Work instructions: Of the lines below, write out exactly those from the line with "#### 3. Country Dropdown Not Working" through the line with "- Check that option", both included, and skip the rest.

Provided information:

[Start of section]

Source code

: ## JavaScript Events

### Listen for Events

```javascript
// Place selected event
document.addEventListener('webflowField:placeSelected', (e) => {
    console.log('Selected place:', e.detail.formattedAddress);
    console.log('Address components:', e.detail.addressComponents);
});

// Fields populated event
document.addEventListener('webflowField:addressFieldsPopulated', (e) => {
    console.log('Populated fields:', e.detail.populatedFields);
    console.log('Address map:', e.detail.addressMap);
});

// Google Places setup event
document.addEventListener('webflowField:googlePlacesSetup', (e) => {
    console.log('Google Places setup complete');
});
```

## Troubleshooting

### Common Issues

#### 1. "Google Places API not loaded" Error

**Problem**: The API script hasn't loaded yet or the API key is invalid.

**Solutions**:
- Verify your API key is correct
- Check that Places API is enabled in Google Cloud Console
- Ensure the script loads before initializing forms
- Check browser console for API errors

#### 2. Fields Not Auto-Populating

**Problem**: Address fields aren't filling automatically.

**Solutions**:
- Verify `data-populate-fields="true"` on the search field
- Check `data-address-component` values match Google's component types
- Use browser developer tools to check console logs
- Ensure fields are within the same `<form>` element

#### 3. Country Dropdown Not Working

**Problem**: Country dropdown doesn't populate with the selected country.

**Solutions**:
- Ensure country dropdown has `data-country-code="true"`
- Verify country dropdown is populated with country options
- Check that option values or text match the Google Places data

[End of section]
[Start of section]

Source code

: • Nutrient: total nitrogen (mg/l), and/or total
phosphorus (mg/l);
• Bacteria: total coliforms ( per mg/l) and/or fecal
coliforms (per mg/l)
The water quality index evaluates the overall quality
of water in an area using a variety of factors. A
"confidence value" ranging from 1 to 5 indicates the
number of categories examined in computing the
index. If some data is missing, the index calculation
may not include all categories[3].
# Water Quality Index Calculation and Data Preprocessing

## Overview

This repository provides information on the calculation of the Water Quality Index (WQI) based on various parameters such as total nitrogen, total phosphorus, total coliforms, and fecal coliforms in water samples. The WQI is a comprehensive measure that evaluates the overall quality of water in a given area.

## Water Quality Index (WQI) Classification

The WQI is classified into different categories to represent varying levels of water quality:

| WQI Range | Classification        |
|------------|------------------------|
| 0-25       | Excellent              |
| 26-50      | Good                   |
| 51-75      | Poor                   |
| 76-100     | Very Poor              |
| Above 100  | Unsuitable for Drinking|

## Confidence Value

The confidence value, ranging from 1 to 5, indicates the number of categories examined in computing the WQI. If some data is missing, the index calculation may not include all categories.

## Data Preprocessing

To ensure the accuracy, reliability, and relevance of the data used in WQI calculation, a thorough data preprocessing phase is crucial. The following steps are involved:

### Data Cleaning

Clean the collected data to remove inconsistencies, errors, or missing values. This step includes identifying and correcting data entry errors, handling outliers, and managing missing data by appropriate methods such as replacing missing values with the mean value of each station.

[End of section]

Answer for the task:
#### 3. Country Dropdown Not Working

**Problem**: Country dropdown doesn't populate with the selected country.

**Solutions**:
- Ensure country dropdown has `data-country-code="true"`
- Verify country dropdown is populated with country options
- Check that option values or text match the Google Places data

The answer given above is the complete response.